Editorial: DROP is bad all over
It is bad enough that a handful of elected city officials have abused the pension perk known as DROP. But now there is more compelling evidence of an even bigger drain the plan is having on Philadelphia's already wobbly pension system.
It is bad enough that a handful of elected city officials have abused the pension perk known as DROP. But now there is more compelling evidence of an even bigger drain the plan is having on Philadelphia's already wobbly pension system.
A lengthy story in the City Paper last week detailed a number of red flags regarding DROP, short for Deferred Retirement Option Plan.
The plan has cost taxpayers hundreds of millions of dollars and provided little to nothing in return. The firm that helped the city establish DROP has run into legal trouble in other cities. Before trying to raise taxes, Mayor Nutter and City Council should end DROP for all employees.
Almost 9,000 city employees have either cashed out of DROP or are enrolled in it. The retirees have collected lump-sum payments averaging more than $100,000, according to the City Paper story, written by former Inquirer reporter Ralph Cipriano.
Those payouts - in addition to the annual pensions the retirees receive - will cost the city more than $1 billion. This is a huge and unnecessary hit to the city's pension fund, which is already severely underfunded.
DROP began in 1999 under then-Mayor Edward G. Rendell. The plan allows workers to select a retirement date four years in the future, freeze their pension benefit, and begin accruing payments into an account with a guaranteed 4.5 percent interest rate.
The city's explanations for DROP have been a moving target over the years, and always sounded too good to be true. At various turns, the plan was supposed to be cost-neutral; help retain good workers; act as an incentive for early retirement; and give departments advance notice for succession planning.
There's no convincing evidence DROP does any of the above. Some speculate the plan was really a hidden way for Rendell to reward the unions. This much is clear: The plan is very costly to taxpayers. At a time when the city is practically broke, it is hard to support paying six-figure cash bonuses to city bureaucrats over and above their annual pensions.
DROP has erupted in scandal in San Diego and Milwaukee. Mercer Inc., the same actuarial firm used in Philadelphia, has also come under a cloud for its work in those cities and elsewhere.
Three San Diego pension board members have been indicted for fraud. One member faces conflict-of-interest charges for approving DROP while benefiting from the plan. (Some Philadelphia pension board members voted for DROP and received DROP payments.) The controversy prompted San Diego to end DROP for new employees last year.

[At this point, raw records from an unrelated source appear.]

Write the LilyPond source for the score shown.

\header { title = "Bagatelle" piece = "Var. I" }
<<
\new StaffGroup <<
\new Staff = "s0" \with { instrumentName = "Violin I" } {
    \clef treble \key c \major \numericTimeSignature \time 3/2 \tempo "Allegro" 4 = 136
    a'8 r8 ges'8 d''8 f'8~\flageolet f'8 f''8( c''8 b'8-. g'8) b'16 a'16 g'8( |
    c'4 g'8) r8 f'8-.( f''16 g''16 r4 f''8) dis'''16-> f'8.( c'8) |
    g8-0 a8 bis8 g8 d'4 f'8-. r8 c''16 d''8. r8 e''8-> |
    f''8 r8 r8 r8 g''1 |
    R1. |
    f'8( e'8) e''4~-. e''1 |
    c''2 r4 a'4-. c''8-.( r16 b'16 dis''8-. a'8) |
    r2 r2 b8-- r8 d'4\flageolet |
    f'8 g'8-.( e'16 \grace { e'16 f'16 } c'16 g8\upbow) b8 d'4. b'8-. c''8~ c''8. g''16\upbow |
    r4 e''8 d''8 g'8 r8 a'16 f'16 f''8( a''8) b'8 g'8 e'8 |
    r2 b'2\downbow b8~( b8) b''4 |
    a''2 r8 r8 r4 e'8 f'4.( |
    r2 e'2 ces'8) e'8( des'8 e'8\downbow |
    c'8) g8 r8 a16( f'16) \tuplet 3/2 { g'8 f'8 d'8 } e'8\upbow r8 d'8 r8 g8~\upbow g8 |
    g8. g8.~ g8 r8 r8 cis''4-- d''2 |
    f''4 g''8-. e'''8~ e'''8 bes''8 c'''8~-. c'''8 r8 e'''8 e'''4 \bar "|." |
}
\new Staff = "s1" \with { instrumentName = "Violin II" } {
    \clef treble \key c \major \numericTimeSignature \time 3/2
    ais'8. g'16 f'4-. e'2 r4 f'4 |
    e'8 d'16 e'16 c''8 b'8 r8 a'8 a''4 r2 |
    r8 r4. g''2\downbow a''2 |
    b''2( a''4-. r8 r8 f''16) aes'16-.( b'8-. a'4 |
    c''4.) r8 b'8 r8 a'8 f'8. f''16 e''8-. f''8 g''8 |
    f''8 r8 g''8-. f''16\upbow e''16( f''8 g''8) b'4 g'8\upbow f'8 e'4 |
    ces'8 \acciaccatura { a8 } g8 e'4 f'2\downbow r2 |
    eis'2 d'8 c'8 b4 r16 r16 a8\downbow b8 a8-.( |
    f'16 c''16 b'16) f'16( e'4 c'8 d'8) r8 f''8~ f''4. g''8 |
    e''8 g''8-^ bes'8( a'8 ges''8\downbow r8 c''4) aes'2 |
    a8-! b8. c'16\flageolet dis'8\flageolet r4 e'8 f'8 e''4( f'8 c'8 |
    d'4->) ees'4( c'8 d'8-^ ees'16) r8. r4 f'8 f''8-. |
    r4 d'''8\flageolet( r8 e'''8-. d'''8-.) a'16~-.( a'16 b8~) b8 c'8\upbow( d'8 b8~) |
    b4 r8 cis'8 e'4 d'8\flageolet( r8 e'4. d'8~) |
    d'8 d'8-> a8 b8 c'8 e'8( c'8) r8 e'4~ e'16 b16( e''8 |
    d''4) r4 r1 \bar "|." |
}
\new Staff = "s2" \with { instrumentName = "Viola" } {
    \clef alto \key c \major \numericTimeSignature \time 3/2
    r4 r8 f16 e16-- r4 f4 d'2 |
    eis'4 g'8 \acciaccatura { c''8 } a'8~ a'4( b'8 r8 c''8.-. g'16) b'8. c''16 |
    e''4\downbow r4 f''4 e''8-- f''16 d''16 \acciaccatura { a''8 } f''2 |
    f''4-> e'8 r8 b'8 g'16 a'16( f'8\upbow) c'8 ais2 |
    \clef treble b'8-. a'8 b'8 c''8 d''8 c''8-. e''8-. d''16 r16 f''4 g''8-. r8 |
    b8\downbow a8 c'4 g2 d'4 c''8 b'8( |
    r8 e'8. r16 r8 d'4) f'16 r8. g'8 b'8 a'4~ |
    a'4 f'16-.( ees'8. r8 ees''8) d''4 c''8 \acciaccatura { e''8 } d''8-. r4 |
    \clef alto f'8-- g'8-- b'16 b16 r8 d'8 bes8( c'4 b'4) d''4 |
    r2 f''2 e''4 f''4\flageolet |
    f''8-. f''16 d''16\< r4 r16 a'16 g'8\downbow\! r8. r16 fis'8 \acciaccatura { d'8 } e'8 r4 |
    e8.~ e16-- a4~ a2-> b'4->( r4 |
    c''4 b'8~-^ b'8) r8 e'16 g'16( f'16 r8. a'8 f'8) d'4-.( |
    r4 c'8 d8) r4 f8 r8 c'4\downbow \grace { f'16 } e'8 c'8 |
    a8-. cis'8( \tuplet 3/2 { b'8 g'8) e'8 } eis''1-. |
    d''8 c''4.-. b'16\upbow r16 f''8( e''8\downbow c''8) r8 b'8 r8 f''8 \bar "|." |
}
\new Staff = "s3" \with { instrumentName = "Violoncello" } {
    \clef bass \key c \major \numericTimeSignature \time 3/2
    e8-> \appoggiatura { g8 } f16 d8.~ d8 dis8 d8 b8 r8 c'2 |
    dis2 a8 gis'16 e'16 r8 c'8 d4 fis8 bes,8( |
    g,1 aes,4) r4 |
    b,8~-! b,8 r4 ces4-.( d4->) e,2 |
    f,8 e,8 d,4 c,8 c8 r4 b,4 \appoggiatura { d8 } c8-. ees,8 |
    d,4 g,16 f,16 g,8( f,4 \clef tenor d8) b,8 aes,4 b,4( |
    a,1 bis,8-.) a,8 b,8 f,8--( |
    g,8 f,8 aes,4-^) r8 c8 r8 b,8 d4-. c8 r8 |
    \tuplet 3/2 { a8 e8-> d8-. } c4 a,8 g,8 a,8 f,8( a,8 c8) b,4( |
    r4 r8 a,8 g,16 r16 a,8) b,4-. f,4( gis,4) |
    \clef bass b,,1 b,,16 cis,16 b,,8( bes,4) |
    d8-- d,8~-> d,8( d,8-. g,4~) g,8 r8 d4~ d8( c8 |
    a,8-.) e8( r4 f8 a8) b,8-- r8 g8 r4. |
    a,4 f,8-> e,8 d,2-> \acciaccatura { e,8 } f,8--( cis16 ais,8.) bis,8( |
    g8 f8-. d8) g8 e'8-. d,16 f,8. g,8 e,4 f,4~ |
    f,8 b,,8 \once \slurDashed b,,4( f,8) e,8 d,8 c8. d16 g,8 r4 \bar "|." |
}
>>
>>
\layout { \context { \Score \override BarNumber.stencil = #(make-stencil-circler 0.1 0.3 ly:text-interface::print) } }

County officials in Milwaukee sued Mercer for negligence last year, alleging the firm didn't properly advise them about the full cost of the DROP payments.
A voter petition drive forced the county executive there to resign and not collect his $2 million DROP payment. Milwaukee's human resources director was indicted and pleaded no contest to misconduct related to his role in setting up that DROP program.
Meanwhile, in Philadelphia, bureaucrats continue to line up for six-figure, lump-sum payments. DROP was a bad idea from the start, and it should end.